Özlem

Anıtkabir'de Büyük Ruhlar Doruğu

Okurlarımızın ilgiyle karşılanacak uyarı, eleştiri ve önerilerine yer veriyor, aramızdaki iletişimin sıcaklığını sürdürerek artırmayı kendimize yaraşan bir sorumluluk sayıyoruz. Aşağıya aldığımız bir kurgulama ile taşlamaya aracılık ederek görevimizi yerine getirme duyarlılığımızı yineliyoruz:

Kuran, ruhun varlığını teyit etti, mahiyetini açıklamadı (İsra85). Kimi kuran yorumcuları, sözü edilen ayeti, Cebrail ya da vahiy olayı biçiminde değerlendirirler. Ruh: nefescan anlamındadır. Ana rahmindeki cenin (Et, kemik ve kan) belli bir süreci tamamladıktan sonra ruhla bütünleşip canlanıyor. Yüce yaradanın sırlarla dolu bu çarpıcı kudreti önünde ürpermemek ve secdeye kapanmamak mümkün değil. Bir cismin aynı anda hem üçgen hem de dörtgen olamayacağı gibi, bir cismin şekli bozulmadan ona başka bir şekil verilemez.

Oysa ki sözü itibariyle bir insan, birbiri ile zıt argümanlardan farklı renkleri, desenleri ve teorileri kendi mahiyetinde (beyninde ve ruhunda) barındırabiliyor. Bu bağlamda söylenmesi gereken o ki, yaşadığı döneme, hatta geleceğe damgasını vuran devlet adamları, mucizevi zaferlere imza atan büyük komutanlar ve bilim insanları, sıradan insanlardan farklı bir beyin, yürek ve ruh ayrıcalığına sahip talihlilerdir. Bu yönü ile zengin olan millî tarihimizin yakın dönemde en dikkat çeken kahramanları şüphesiz ki Atatürk ve onun inançlı takipçisi İsmet İnönü ikilisidir.

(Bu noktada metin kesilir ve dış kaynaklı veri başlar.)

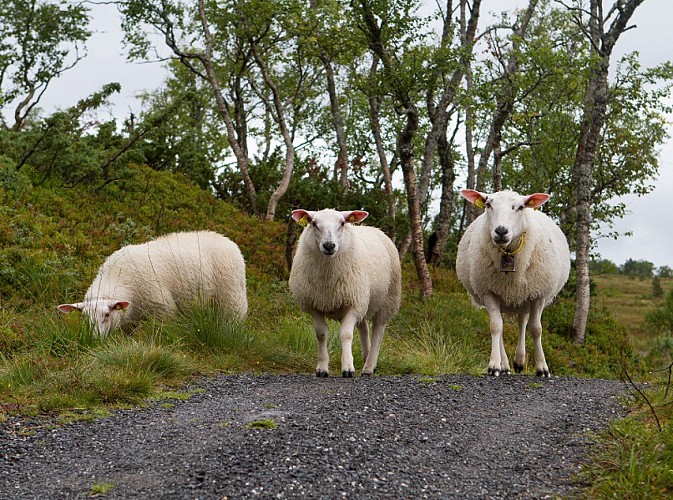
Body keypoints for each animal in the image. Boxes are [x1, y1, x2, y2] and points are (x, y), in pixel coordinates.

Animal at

Ankara'nın bağrında barınan Anıtkabir'de, Allah'ın nuru, milletinin duaları ve cennet gülleri ile donatılmış uhrevi mekanlarında temiz ve pak bedenleri ebediyet uykusunu sürdürürken, gök yüzündeki bir uydu gibi Türkiye'yi izleyen mübarek ruhları; milletin, devletin ve Cumhuriyet'in vahim durumunu değerlendirme ihtiyacı ile bir araya geldiler. Yok olma ile burun buruna gelen soylu bir milleti kurtaran, çağın, hatta çağların ihtiyacını karşılayacak bir temel üzerinde Cumhuriyeti inşa eden altın neslin bu iki büyük önderi arasında şöyle bir diyalog gelişti:

ATATÜRK: Cumhuriyet çınarının köklerine dökülen kezzaptan, Kuvayı Milliye sınırlarının yeniden çizilmesine ilişkin emperyalist ihanet planlarından ve milli birliğin temeline yerleştirilen dinamit kalıplarından kısa bir özet yaptıktan sonra, İsmet İnönü'ye sordu; "Paşa hazretleri ne düşünüyorsunuz.."

İNÖNÜ: "Velinimetim efendim, Türk mucizesinin büyük mimarı sizsiniz, asıl siz ne düşünüyorsunuz.."

ATATÜRK: "Kahroluyorum İsmet!...Ninelerinin namusunu, dedelerinin canını, Palikarya'nın pençesinden kurtardığımız bu zavallılar, bize neden hep sövüyorlar... Bitip tükenmiş bir imparatorluğun karanlık ikliminde ve çaresizlikler içinde inşa ettiğimiz Cumhuriyeti niçin yıkmaya çalışıyorlar."

İNÖNÜ: "Atam, Cumhuriyeti emanet ettiğiniz Türk gençliği, henüz son sözünü söylemedi. Padişaha kulluktan ALLAH'a kulluk derecesine yükselttiğiniz ve devlet yönetiminde irade sahibi kıldığınız yurttaşlar da bu konuda son sözünü söylemedi. İktidar gafillerinin aldığı destek, sanaldır."